I took two courses with Schmitz while at CUA—he was teaching at the JPII Institute—and I learned precious little from them.  One on Neothomism was mostly a rehashing of Gilson’s Being and Some Philosophers, a work that I find frustratingly dogmatic (Gilson basically bashes every philosopher of any prominence for not as being as good as Thomas Aquinas, while resolutely minimizing Thomas’ appropriations of his predecessors’ ideas); the other on the thought of Karol Wojtyła (John Paul II) was basically a mystery to me.  On one hand, I confess that I was often too busy and distracted while in the classroom to give the course matter the attention it deserved, but on the other hand, I think that Schmitz was mentally failing even then.  I certainly did not find him the captivating teacher that many of the writers in the festschrift bear witness to.
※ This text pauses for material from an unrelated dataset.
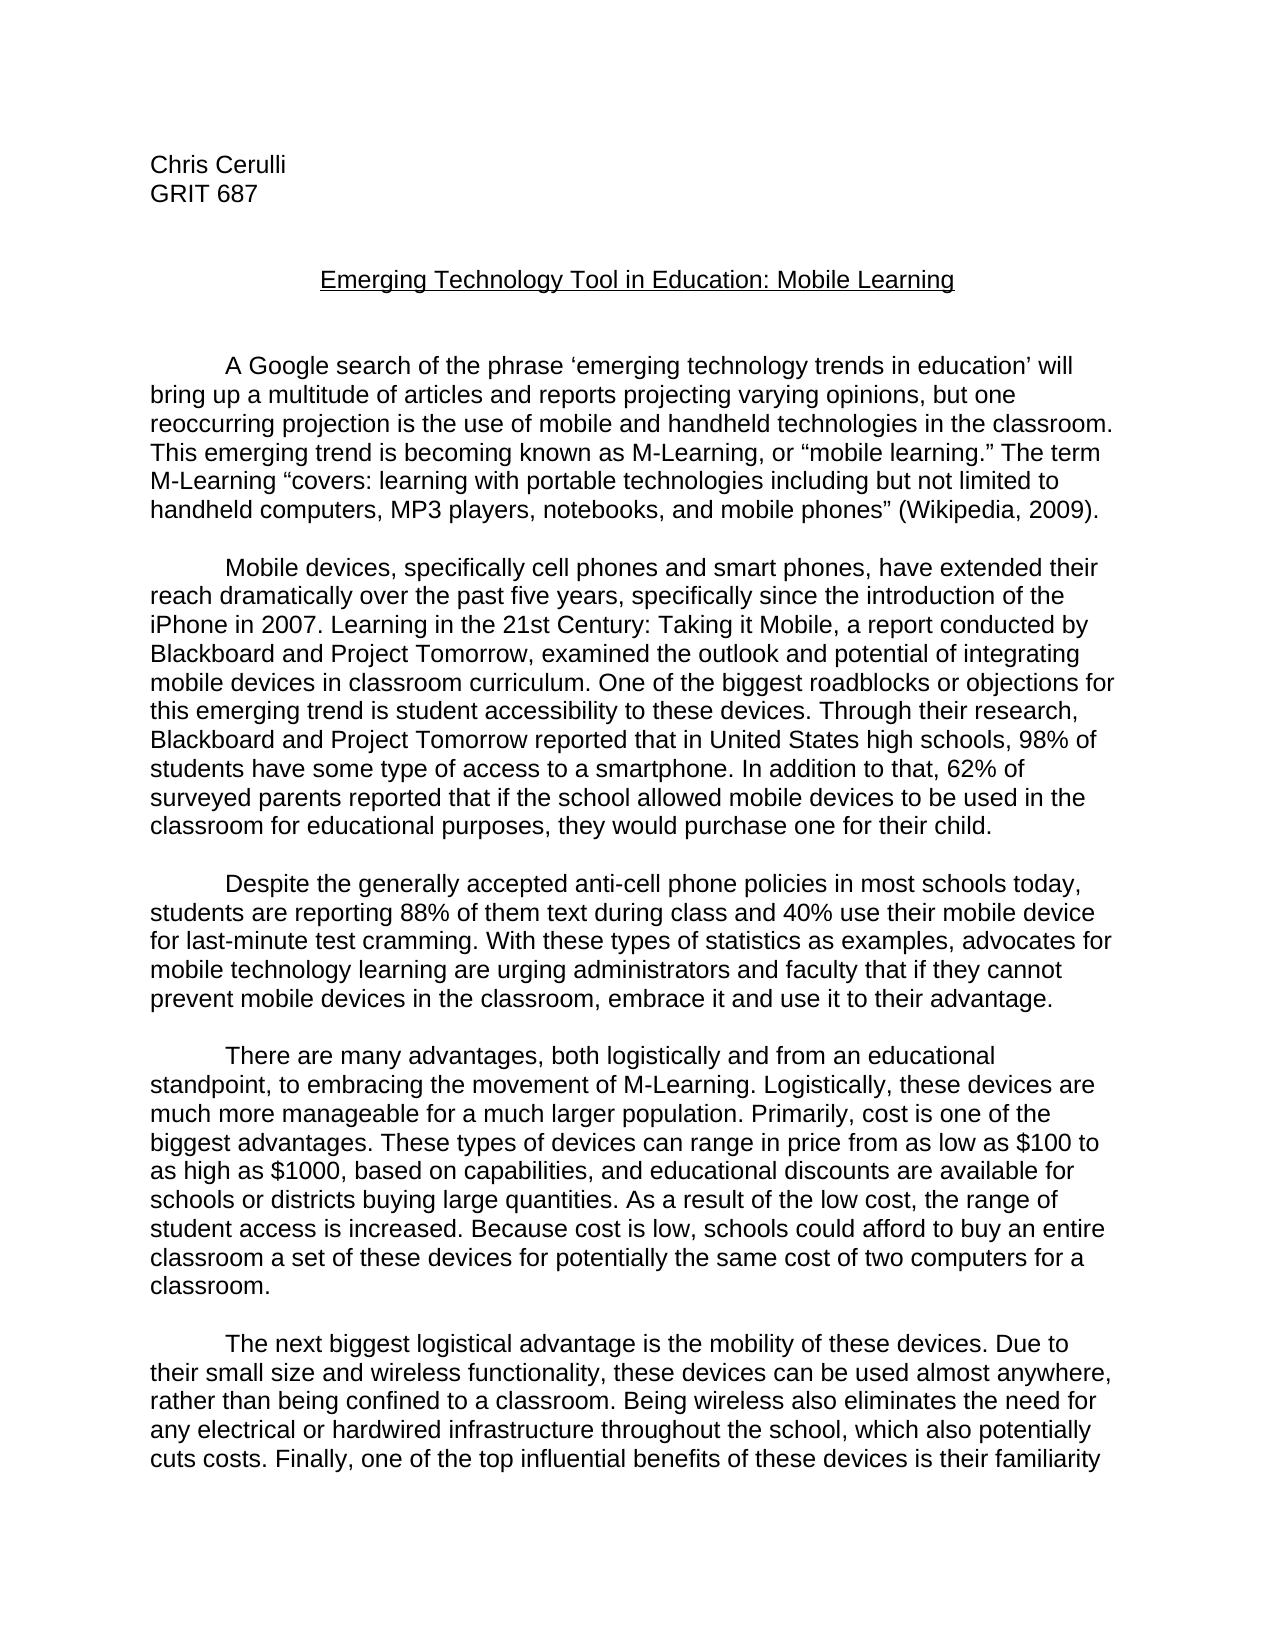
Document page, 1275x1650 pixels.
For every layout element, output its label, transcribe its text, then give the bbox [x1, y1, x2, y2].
McInerny’s piece was, in a similar fashion, from a declining mind, which McInery himself admits.  It was short and mostly historical, being about the mixed reception of Aristotle’s works in the Latin west in the 13th Century.  However, I found one image particularly striking, the idea that Saint Thomas, when writing his commentaries on Aristotle, can be thought of as sitting at a window with Aristotle and seeing the world with him.  Thomas does not see the world through Aristotle, as a dogmatist would; nor is he primarily looking at Aristotle himself, as those interested in the history of philosophy all too often do.  Rather, he looks at the world that Aristotle is pointing to and simultaneously learning about Aristotle’s vision, seeing the world for himself, and correcting Aristotle’s vision with his own—but correcting it through Aristotle’s own concerns and principles.

As Aquinas does with Aristotle, so would I like to do with the philosophers that I read and teach.  I would like to sit at the window with Plato and Plotinus and strain to glimpse what they see and learn how to put it into words, and then sit with Avicenna, and Kant, and Hobbes, and Hume and do the same.  Though I am assured that it is always the same world that we are looking out upon, I wonder if the windows are not different?  Is Plotinus looking through a sunroof, while Kant looks through blinds, and does Avicenna look out on a sunny plain while Hobbes sees an approaching thunderstorm and Descartes sits in the cellar?  The disagreements of the philosophers are legendary, and yet perhaps they can be partially explained by the old fable of the blind mice and the elephant.  No mouse is simply wrong, for parts of the elephant are like a snake, a tree, a brush, etc, and yet the only way to unravel the mystery, to grasp the whole, is to deeply consider the partial views.  No doubt some philosophers see better and farther than others.  Some of them have already sat at the windows of their predecessors and offer a synthesized view.  Some perhaps, have become discouraged, and have closed their eyes, or turned away from the window to gaze at their own reflection in a mirror.  Yet it is no doubt worthwhile to sit at a window with each of them and ask them what there is to see.

Come, let us sit by the window and reason together!